Une villa à 6 millions
Cet univers semi-clandestin contraste avec celui dans lequel évolue Sky Global Holdings Inc, la société mère de Sky ECC. Basée à Vancouver, ville de la côte ouest du Canada réputée pour son dynamisme et sa douceur de vivre, la start-up occupe un étage entier de la Jameson House, un gratte-ciel rutilant du quartier d’affaires construit par l’agence du célèbre architecte Norman Foster. Jeune entrepreneur de la tech, Jean-François Eap colle aux canons du genre : bouille ronde de gamin, tee-shirt de fonction, présence erratique au bureau. Outre Sky Global, il dirige une vingtaine d’entreprises dont un restaurant japonais spécialiste du « hand roll ».
Le trentenaire travaille en famille. Réfugié cambodgien devenu ingénieur sur le tard, son père gère la partie technique. Occupant un bureau mitoyen de son fils, sa mère supervise la comptabilité, tout en veillant sur le moral des soixante salariés. Les locaux de la start-up hébergent également la société de design d’intérieur de sa compagne, Jennifer, née à Pékin. En 2017, ce couple à succès a acquis pour 6 millions d’euros une propriété sur les hauteurs verdoyantes de la capitale de la Colombie-Britannique. Pas mal pour un entrepreneur ayant commencé son aventure dans un petit studio dix ans plus tôt.
Si Sky Global commercialise plusieurs applications, parmi lesquelles une de cryptomonnaies et une autre de cartes-cadeaux, son produit phare demeure sa messagerie ultrasécurisée. Une plateforme destinée à des « personnes et des industries ayant des préoccupations accrues en matière de confidentialité », selon le marketing de la société. Dans les couloirs, il se murmure que le rappeur Drake figure parmi les utilisateurs. « Notre clientèle est un étrange mélange. Nous avons honnêtement de tout, des prostituées aux journalistes, aux espions, aux cadres dirigeants », dira un des distributeurs de Sky ECC.
————————
** Liste des tâches **
a: Dans le texte sur Sky Global, quelle ville abrite le siège de Sky Global Holdings Inc ?
b: Pourquoi le texte sur Sky Global juge-t-il notable l'achat en 2017 d'une propriété à 6 millions d'euros ?
c: Dressez la liste de toutes les catégories de clients de Sky ECC qu'énumère un distributeur dans le texte sur Sky Global.
Les données qui suivent n'ont aucun lien avec le texte sur Sky Global.

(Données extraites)
————————
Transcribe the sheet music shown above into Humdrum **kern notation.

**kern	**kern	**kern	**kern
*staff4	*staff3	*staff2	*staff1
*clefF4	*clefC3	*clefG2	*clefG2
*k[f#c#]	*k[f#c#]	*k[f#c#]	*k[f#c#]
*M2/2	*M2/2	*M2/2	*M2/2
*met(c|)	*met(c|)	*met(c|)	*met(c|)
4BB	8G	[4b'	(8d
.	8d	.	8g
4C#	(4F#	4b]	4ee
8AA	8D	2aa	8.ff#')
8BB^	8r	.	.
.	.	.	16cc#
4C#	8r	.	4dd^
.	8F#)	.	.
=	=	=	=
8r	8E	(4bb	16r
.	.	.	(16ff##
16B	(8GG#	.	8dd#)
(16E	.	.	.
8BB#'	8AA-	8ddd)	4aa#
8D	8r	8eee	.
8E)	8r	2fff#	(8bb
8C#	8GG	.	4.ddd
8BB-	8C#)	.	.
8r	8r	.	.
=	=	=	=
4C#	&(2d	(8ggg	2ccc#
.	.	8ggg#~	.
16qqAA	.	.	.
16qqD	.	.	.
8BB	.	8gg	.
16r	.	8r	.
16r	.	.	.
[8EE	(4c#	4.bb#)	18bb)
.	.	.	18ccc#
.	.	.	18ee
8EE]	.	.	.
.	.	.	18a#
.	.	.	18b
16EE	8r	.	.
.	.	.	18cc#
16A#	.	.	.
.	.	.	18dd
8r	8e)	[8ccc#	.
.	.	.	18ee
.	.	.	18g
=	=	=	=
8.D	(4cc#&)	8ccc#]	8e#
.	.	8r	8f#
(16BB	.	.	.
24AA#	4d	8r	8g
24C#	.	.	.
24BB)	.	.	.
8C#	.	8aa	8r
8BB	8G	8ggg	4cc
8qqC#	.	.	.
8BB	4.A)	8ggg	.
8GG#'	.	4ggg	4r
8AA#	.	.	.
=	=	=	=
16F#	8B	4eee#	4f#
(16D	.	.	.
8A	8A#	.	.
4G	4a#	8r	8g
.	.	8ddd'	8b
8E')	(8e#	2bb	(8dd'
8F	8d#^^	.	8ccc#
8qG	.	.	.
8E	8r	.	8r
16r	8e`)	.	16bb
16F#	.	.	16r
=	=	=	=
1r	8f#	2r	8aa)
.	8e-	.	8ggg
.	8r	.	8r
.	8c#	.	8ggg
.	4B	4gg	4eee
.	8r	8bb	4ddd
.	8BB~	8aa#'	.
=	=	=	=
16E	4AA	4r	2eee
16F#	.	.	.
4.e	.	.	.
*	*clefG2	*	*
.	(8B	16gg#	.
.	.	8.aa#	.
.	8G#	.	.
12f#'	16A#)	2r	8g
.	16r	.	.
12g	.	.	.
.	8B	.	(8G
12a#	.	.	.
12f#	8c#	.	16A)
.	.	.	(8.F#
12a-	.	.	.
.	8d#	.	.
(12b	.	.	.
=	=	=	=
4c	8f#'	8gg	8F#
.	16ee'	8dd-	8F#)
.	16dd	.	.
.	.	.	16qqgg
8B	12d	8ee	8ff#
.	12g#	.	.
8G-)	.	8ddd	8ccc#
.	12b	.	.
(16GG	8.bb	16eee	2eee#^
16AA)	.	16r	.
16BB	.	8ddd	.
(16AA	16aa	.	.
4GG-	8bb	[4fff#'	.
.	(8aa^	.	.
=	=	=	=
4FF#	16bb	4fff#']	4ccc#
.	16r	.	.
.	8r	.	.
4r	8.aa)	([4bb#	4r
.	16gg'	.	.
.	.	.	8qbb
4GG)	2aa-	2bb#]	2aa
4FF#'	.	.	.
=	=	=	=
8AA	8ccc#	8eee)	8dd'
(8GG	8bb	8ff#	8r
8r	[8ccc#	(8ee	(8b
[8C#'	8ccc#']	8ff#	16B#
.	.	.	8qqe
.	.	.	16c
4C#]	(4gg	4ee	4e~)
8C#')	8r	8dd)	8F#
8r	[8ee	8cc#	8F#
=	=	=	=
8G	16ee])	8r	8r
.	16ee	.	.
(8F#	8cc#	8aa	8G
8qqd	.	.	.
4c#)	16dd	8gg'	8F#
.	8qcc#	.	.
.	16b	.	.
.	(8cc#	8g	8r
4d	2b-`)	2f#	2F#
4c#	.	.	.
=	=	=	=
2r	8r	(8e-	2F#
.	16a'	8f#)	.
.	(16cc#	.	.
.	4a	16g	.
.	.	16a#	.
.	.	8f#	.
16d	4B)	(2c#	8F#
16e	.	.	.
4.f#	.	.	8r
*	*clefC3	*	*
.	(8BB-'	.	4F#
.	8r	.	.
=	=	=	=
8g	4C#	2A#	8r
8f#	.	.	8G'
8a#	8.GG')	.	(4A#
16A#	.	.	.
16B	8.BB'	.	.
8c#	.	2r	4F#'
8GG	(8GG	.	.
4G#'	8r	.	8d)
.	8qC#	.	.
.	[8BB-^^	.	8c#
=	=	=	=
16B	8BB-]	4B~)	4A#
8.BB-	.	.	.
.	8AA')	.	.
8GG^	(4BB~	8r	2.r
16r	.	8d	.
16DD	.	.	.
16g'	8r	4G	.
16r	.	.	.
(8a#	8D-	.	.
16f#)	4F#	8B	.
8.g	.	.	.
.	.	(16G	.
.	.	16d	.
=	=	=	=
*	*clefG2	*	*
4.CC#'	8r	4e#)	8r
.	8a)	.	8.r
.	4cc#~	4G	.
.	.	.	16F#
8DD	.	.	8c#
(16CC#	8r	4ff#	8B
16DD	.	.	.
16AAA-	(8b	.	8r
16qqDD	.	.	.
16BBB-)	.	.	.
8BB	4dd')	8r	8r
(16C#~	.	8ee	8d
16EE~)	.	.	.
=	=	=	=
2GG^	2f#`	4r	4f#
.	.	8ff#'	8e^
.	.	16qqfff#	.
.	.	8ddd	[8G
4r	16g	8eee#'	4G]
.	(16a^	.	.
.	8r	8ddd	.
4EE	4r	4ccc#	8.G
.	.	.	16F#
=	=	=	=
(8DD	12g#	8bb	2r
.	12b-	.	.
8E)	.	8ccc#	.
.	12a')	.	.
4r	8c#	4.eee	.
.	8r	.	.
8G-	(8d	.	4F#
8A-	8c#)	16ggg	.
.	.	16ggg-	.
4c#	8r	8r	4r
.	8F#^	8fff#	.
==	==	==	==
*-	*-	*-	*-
————————
** Réponses par tâche **
a: Vancouver, sur la côte ouest du Canada.

b: L'entrepreneur avait commencé son aventure dans un petit studio dix ans plus tôt. L'ampleur de cet achat contraste donc avec ces débuts modestes.

c: Prostituées, journalistes, espions, cadres dirigeants.